Re: Jira is the single source of suckage
I am a Red Hat user both at work and personally, and have been for many, many years. I have many years of experience with Bugzilla and JIRA. I have been through a few Bugzilla-to-JIRA transitions. I can only regard them as complete madness.
The "suckage" link above is good, but it's mostly about UI/UX (not only). JIRA was apparently created by people who don't understand SW development and failed - or never took - data structures at college. The most important (the only really important?) relationship between tickets is what blocks what - that determines a partial order. The appropriate data structure is a tree (or, more generally, a lattice). Bugzilla, with a simple plugin, allows one to view the dependencies graphically, as a tree, which is immensely useful. JIRA diesn't - I've been looking for years for the feature since it is so useful.
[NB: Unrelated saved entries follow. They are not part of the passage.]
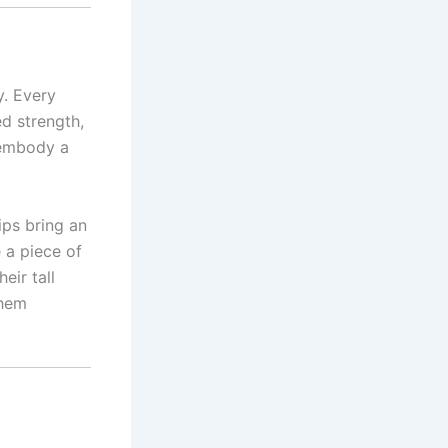
y. Every
d strength,
 embody a
ips bring an
 a piece of
eir tall
them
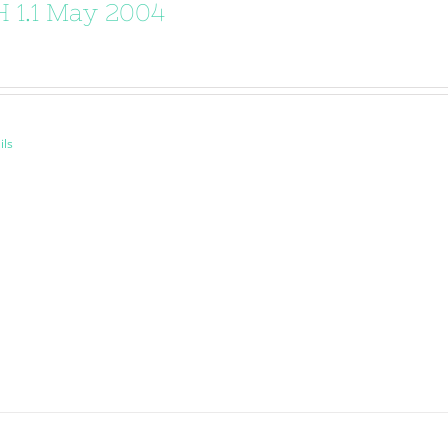
 1.1 May 2004
ils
Bugzilla search and filtering is a lot saner, too. Usually no quasi-SQL queries are involved (not a big problem for me, but too often I've seen managers ask developers to create and save useful JIRA queries).
As the above link mentions there is no real difference between tasks, bugs, stories, etc. They are all things you need to do. The workflow is exactly the same. They can't really be treated differently by anyone. Inexperienced product managers often decide to make features to be developed "tasks" and bugs to be fixed - "bugs". They can't avoid mixing them, however. E.g., one can't prioritize them separately: for each new release there is a bunch of features and a bunch of fixes that customers are waiting for that will consume the same (human) "resources". If any need to be deferred or discarded - which?
And it what may be the biggest (or at least most annoying) workflow problem of all (if it was mentioned in the UI/UX link I missed it): both Bugzilla and JIRA notify you of changes/comments/etc. by email. So you get an email and see someone's comment - what do you do? With Bugzilla you can just reply to the rmail you've just got, keeping the necessary context, and your response will appear as a comment in the ticket. If you send a mail to someone or a group of people, even customers, that is related to a ticket you can just Bcc Bugzilla and add the ticket number in the subject you mail will appear as a comment, etc.
With JIRA you need to switch the interface (between mail and web), possibly more than once, just to react to a comment. In my case, since I work mostly on Linux (yes, mostly Red Hat), but for reasons of "organizational compatibility" (compatibility done backwards, of course) I do mail and some other administrative tasks on a Windows VM I need to switch VMs, virtual desktops, etc. Terrible waste. To be fair, you can email JIRA and make some garbage appear as a comment, but it will be malformed garbage. I have tried using JIRA's markdown to improve formatting - it didn't work.
In short, while it is possible that Red Hat can make it work with a tonne of customizations, etc., I think they are still mad to make this move. Or maybe just not forceful or effective enough to LART some sense into their IBM-minded bosses. Disclaimer: I am a former IBMer as well, and I did run undeclared team/department git and Bugzilla servers there. Well, before JIRA was a thing you could use. Besides, maybe it was just easier in Research.